* [Task directions] In the copy, every record below must appear exactly as given, and no picture may appear.

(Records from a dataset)
BEGIN

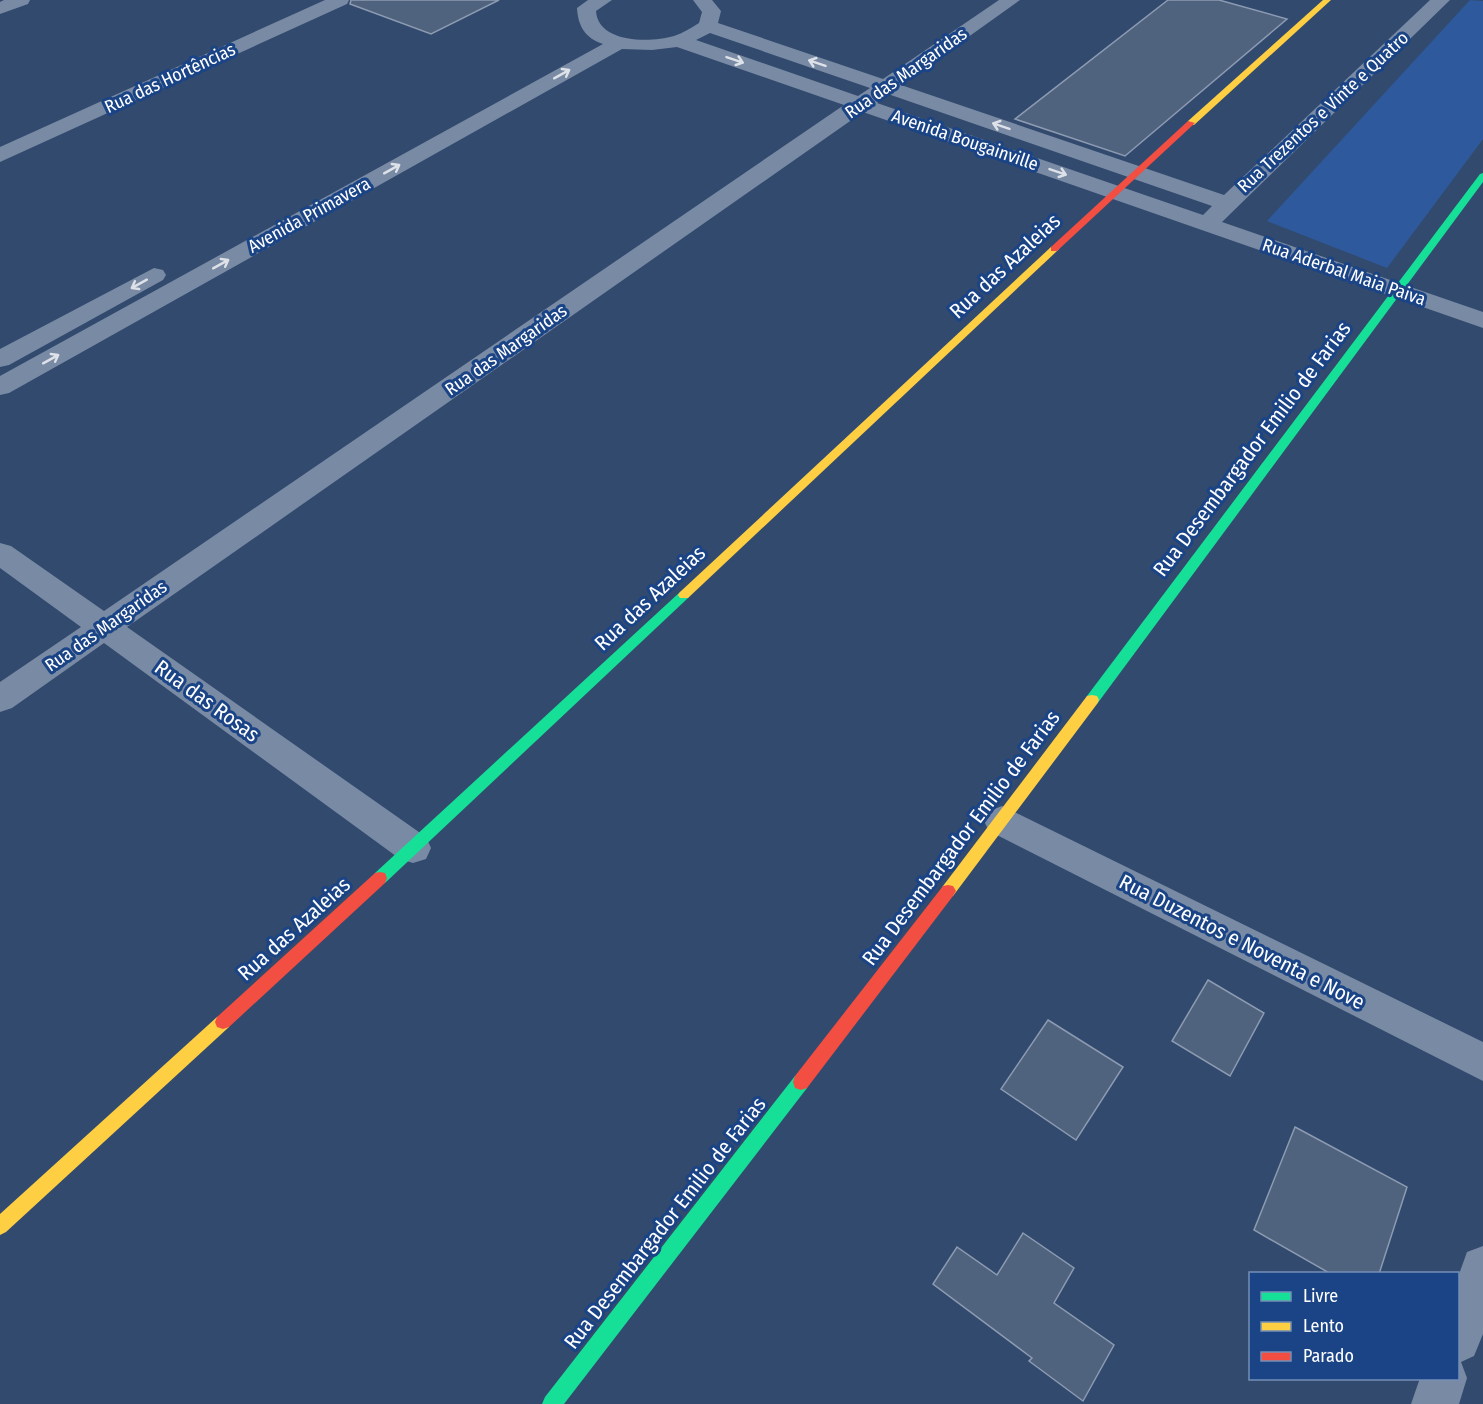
<svg xmlns="http://www.w3.org/2000/svg" width="1483" height="1404" font-family="'Fira Sans Condensed',sans-serif">
  <rect width="100%" height="100%" fill="#324a6e"/>
  <!-- green -->
  <path fill="#2e5a9d" d="M1470,0L1483,1V139L1387,268L1267,221Z"/>
  <!-- building -->
  <g fill="#4f627e" stroke="#8d9bb2" stroke-width="1.5">
    <path d="M351,0H499L431,34L350,4Z"/>
    <path d="M1168,0H1219L1287,19L1125,156L1015,119Z"/>
    <path d="M1208,980L1264,1013L1230,1076L1172,1041Z"/>
    <path d="M1048,1020L1123,1067L1076,1140L1001,1089Z"/>
    <path d="M1295,1127L1407,1187L1379,1274H1331L1254,1230Z"/>
    <path d="M1023,1233L1074,1268L1054,1303L1114,1345L1083,1401L1029,1361L1032,1358L933,1284L957,1247L997,1275Z"/>
  </g>
  <g fill="none" stroke-linecap="round" stroke-linejoin="round">
    <!-- street -->
    <g fill="#798aa4" fill-rule="evenodd">
      <path d="M4,0H30L28,4L0,14V2Z"/>
      <path d="M325,0H349L347,4L0,162V147Z"/>
      <path d="M588,0H612L596,11C598,43 649,43 674,36C683,33 691,28 699,23L702,12L693,0H712L721,11L718,23L883,79L999,0H1020L901,85L1224,195L1430,0H1450L1222,222L1483,312V328L863,112L127,627L426,837L431,848L426,859L413,863L400,859L104,643L12,708L0,712V682L81,627L0,568V543L11,546L104,611L844,105L677,47L652,50L622,49L9,393L0,395V376L603,44C585,38 578,26 577,8ZM710,33L870,88L858,96L696,40ZM888,94L1212,206L1203,215L877,103Z"/>
      <path d="M154,268L163,270L166,275L163,280L9,365L0,367V349Z"/>
      <path d="M1002,806L1483,1042V1081L989,831L984,821L989,811Z"/>
      <path d="M1483,1246V1334L1474,1356L1461,1362L1467,1378L1459,1404H1411L1420,1378H1458V1277L1467,1252Z"/>
    </g>
    <!-- fast -->
    <g fill="#16e098" fill-rule="evenodd">
      <path d="M1483,173V182L1097,704H1087L1085,700L1087,696L1480,174Z"/>
      <path d="M684,590L690,595L688,598L385,883L380,884L375,883L373,878L375,873L680,592Z"/>
      <path d="M801,1074L807,1076L809,1082L807,1088L564,1404H542L545,1397L795,1076Z"/>
    </g>
    <!-- slow -->
    <g fill="#ffcf43" fill-rule="evenodd">
      <path d="M1323,0H1331L1194,125H1188V121Z"/>
      <path d="M1054,246L1059,249L1057,251L688,598H680L678,595L680,592L1051,247Z"/>
      <path d="M1092,695L1097,696L1099,700L1097,704L953,896L948,897L943,896L940,891L943,886L1087,696Z"/>
      <path d="M223,1015L229,1017L231,1022L229,1027L6,1232L0,1235V1214L217,1017Z"/>
    </g>
    <!-- jam -->
    <g fill="#f24e42" fill-rule="evenodd">
      <path d="M1188,121L1195,123L1057,251H1051V247Z"/>
      <path d="M380,872L385,873L387,878L385,883L229,1027L223,1029L217,1027L215,1022L217,1017L375,873Z"/>
      <path d="M948,885L953,886L956,891L953,896L807,1088L801,1090L795,1088L793,1082L795,1076L943,886Z"/>
    </g>
  </g>
  <!-- one-way arrows -->
  <defs><path id="oneway-shaft" d="M-6 0H5M1.5-3L5.5 0L1.5 3" fill="none" stroke-width="1.6" stroke-linecap="round" stroke-linejoin="round" transform="scale(1.5)"/></defs>
  <g stroke="#dee2e8">
    <use href="#oneway-shaft" transform="translate(735 60) rotate(19)"/>
    <use href="#oneway-shaft" transform="translate(817 63) rotate(-161)"/>
    <use href="#oneway-shaft" transform="translate(562 74) rotate(-29)"/>
    <use href="#oneway-shaft" transform="translate(1001 126) rotate(-161)"/>
    <use href="#oneway-shaft" transform="translate(392 169) rotate(-29)"/>
    <use href="#oneway-shaft" transform="translate(1058 172) rotate(19)"/>
    <use href="#oneway-shaft" transform="translate(221 264) rotate(-29)"/>
    <use href="#oneway-shaft" transform="translate(139 284) rotate(151)"/>
    <use href="#oneway-shaft" transform="translate(51 359) rotate(-29)"/>
  </g>
  <g text-anchor="middle" dominant-baseline="central" stroke-width="6" stroke-linejoin="round" paint-order="stroke">
    <!-- far-street labels -->
    <g font-size="18" fill="#fff" stroke="#1a4486">
      <text transform="translate(906 73) rotate(-35)">Rua das Margaridas</text>
      <text transform="translate(170 78) rotate(-25)">Rua das Hortências</text>
      <text transform="translate(1323 112) rotate(-43)">Rua Trezentos e Vinte e Quatro</text>
      <text transform="translate(965 140) rotate(19)">Avenida Bougainville</text>
      <text transform="translate(309 215) rotate(-29)">Avenida Primavera</text>
      <text transform="translate(1344 272) rotate(19)">Rua Aderbal Maia Paiva</text>
      <text transform="translate(506 350) rotate(-35)">Rua das Margaridas</text>
      <text transform="translate(106 626) rotate(-35)">Rua das Margaridas</text>
    </g>
    <!-- street labels -->
    <g font-size="21" fill="#fff" stroke="#1a4486">
      <text transform="translate(1005 266) rotate(-43)">Rua das Azaleias</text>
      <text transform="translate(1252 449) rotate(-53)">Rua Desembargador Emilio de Farias</text>
      <text transform="translate(650 598) rotate(-43)">Rua das Azaleias</text>
      <text transform="translate(207 701) rotate(36)">Rua das Rosas</text>
      <text transform="translate(961 838) rotate(-53)">Rua Desembargador Emilio de Farias</text>
      <text transform="translate(294 929) rotate(-42)">Rua das Azaleias</text>
      <text transform="translate(1242 942) rotate(27)">Rua Duzentos e Noventa e Nove</text>
      <text transform="translate(665 1223) rotate(-52)">Rua Desembargador Emilio de Farias</text>
    </g>
  </g>
  <!-- legend -->
  <rect x="1249" y="1272" width="210" height="108" fill="#1a4486" stroke="#768fb6" stroke-width="1.5"/>
  <rect x="1261" y="1292" width="30" height="9" fill="#16e098" stroke="#768fb6" stroke-width="1.5"/>
  <text x="1303" y="1302" font-size="18" fill="#ffffff">Livre</text>
  <rect x="1261" y="1322" width="30" height="9" fill="#ffcf43" stroke="#768fb6" stroke-width="1.5"/>
  <text x="1303" y="1332" font-size="18" fill="#ffffff">Lento</text>
  <rect x="1261" y="1352" width="30" height="9" fill="#f24e42" stroke="#768fb6" stroke-width="1.5"/>
  <text x="1303" y="1362" font-size="18" fill="#ffffff">Parado</text>
</svg>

END

* [Solution to this problem]
<svg xmlns="http://www.w3.org/2000/svg" width="1483" height="1404" font-family="'Fira Sans Condensed',sans-serif">
  <rect width="100%" height="100%" fill="#324a6e"/>
  <!-- green -->
  <path fill="#2e5a9d" d="M1470,0L1483,1V139L1387,268L1267,221Z"/>
  <!-- building -->
  <g fill="#4f627e" stroke="#8d9bb2" stroke-width="1.5">
    <path d="M351,0H499L431,34L350,4Z"/>
    <path d="M1168,0H1219L1287,19L1125,156L1015,119Z"/>
    <path d="M1208,980L1264,1013L1230,1076L1172,1041Z"/>
    <path d="M1048,1020L1123,1067L1076,1140L1001,1089Z"/>
    <path d="M1295,1127L1407,1187L1379,1274H1331L1254,1230Z"/>
    <path d="M1023,1233L1074,1268L1054,1303L1114,1345L1083,1401L1029,1361L1032,1358L933,1284L957,1247L997,1275Z"/>
  </g>
  <g fill="none" stroke-linecap="round" stroke-linejoin="round">
    <!-- street -->
    <g fill="#798aa4" fill-rule="evenodd">
      <path d="M4,0H30L28,4L0,14V2Z"/>
      <path d="M325,0H349L347,4L0,162V147Z"/>
      <path d="M588,0H612L596,11C598,43 649,43 674,36C683,33 691,28 699,23L702,12L693,0H712L721,11L718,23L883,79L999,0H1020L901,85L1224,195L1430,0H1450L1222,222L1483,312V328L863,112L127,627L426,837L431,848L426,859L413,863L400,859L104,643L12,708L0,712V682L81,627L0,568V543L11,546L104,611L844,105L677,47L652,50L622,49L9,393L0,395V376L603,44C585,38 578,26 577,8ZM710,33L870,88L858,96L696,40ZM888,94L1212,206L1203,215L877,103Z"/>
      <path d="M154,268L163,270L166,275L163,280L9,365L0,367V349Z"/>
      <path d="M1002,806L1483,1042V1081L989,831L984,821L989,811Z"/>
      <path d="M1483,1246V1334L1474,1356L1461,1362L1467,1378L1459,1404H1411L1420,1378H1458V1277L1467,1252Z"/>
    </g>
    <!-- fast -->
    <g fill="#16e098" fill-rule="evenodd">
      <path d="M1483,173V182L1097,704H1087L1085,700L1087,696L1480,174Z"/>
      <path d="M684,590L690,595L688,598L385,883L380,884L375,883L373,878L375,873L680,592Z"/>
      <path d="M801,1074L807,1076L809,1082L807,1088L564,1404H542L545,1397L795,1076Z"/>
    </g>
    <!-- slow -->
    <g fill="#ffcf43" fill-rule="evenodd">
      <path d="M1323,0H1331L1194,125H1188V121Z"/>
      <path d="M1054,246L1059,249L1057,251L688,598H680L678,595L680,592L1051,247Z"/>
      <path d="M1092,695L1097,696L1099,700L1097,704L953,896L948,897L943,896L940,891L943,886L1087,696Z"/>
      <path d="M223,1015L229,1017L231,1022L229,1027L6,1232L0,1235V1214L217,1017Z"/>
    </g>
    <!-- jam -->
    <g fill="#f24e42" fill-rule="evenodd">
      <path d="M1188,121L1195,123L1057,251H1051V247Z"/>
      <path d="M380,872L385,873L387,878L385,883L229,1027L223,1029L217,1027L215,1022L217,1017L375,873Z"/>
      <path d="M948,885L953,886L956,891L953,896L807,1088L801,1090L795,1088L793,1082L795,1076L943,886Z"/>
    </g>
  </g>
  <!-- one-way arrows -->
  <defs><path id="oneway-shaft" d="M-6 0H5M1.5-3L5.5 0L1.5 3" fill="none" stroke-width="1.6" stroke-linecap="round" stroke-linejoin="round" transform="scale(1.5)"/></defs>
  <g stroke="#dee2e8">
    <use href="#oneway-shaft" transform="translate(735 60) rotate(19)"/>
    <use href="#oneway-shaft" transform="translate(817 63) rotate(-161)"/>
    <use href="#oneway-shaft" transform="translate(562 74) rotate(-29)"/>
    <use href="#oneway-shaft" transform="translate(1001 126) rotate(-161)"/>
    <use href="#oneway-shaft" transform="translate(392 169) rotate(-29)"/>
    <use href="#oneway-shaft" transform="translate(1058 172) rotate(19)"/>
    <use href="#oneway-shaft" transform="translate(221 264) rotate(-29)"/>
    <use href="#oneway-shaft" transform="translate(139 284) rotate(151)"/>
    <use href="#oneway-shaft" transform="translate(51 359) rotate(-29)"/>
  </g>
  <g text-anchor="middle" dominant-baseline="central" stroke-width="6" stroke-linejoin="round" paint-order="stroke">
    <!-- far-street labels -->
    <g font-size="18" fill="#fff" stroke="#1a4486">
      <text transform="translate(906 73) rotate(-35)">Rua das Margaridas</text>
      <text transform="translate(170 78) rotate(-25)">Rua das Hortências</text>
      <text transform="translate(1323 112) rotate(-43)">Rua Trezentos e Vinte e Quatro</text>
      <text transform="translate(965 140) rotate(19)">Avenida Bougainville</text>
      <text transform="translate(309 215) rotate(-29)">Avenida Primavera</text>
      <text transform="translate(1344 272) rotate(19)">Rua Aderbal Maia Paiva</text>
      <text transform="translate(506 350) rotate(-35)">Rua das Margaridas</text>
      <text transform="translate(106 626) rotate(-35)">Rua das Margaridas</text>
    </g>
    <!-- street labels -->
    <g font-size="21" fill="#fff" stroke="#1a4486">
      <text transform="translate(1005 266) rotate(-43)">Rua das Azaleias</text>
      <text transform="translate(1252 449) rotate(-53)">Rua Desembargador Emilio de Farias</text>
      <text transform="translate(650 598) rotate(-43)">Rua das Azaleias</text>
      <text transform="translate(207 701) rotate(36)">Rua das Rosas</text>
      <text transform="translate(961 838) rotate(-53)">Rua Desembargador Emilio de Farias</text>
      <text transform="translate(294 929) rotate(-42)">Rua das Azaleias</text>
      <text transform="translate(1242 942) rotate(27)">Rua Duzentos e Noventa e Nove</text>
      <text transform="translate(665 1223) rotate(-52)">Rua Desembargador Emilio de Farias</text>
    </g>
  </g>
  <!-- legend -->
  <rect x="1249" y="1272" width="210" height="108" fill="#1a4486" stroke="#768fb6" stroke-width="1.5"/>
  <rect x="1261" y="1292" width="30" height="9" fill="#16e098" stroke="#768fb6" stroke-width="1.5"/>
  <text x="1303" y="1302" font-size="18" fill="#ffffff">Livre</text>
  <rect x="1261" y="1322" width="30" height="9" fill="#ffcf43" stroke="#768fb6" stroke-width="1.5"/>
  <text x="1303" y="1332" font-size="18" fill="#ffffff">Lento</text>
  <rect x="1261" y="1352" width="30" height="9" fill="#f24e42" stroke="#768fb6" stroke-width="1.5"/>
  <text x="1303" y="1362" font-size="18" fill="#ffffff">Parado</text>
</svg>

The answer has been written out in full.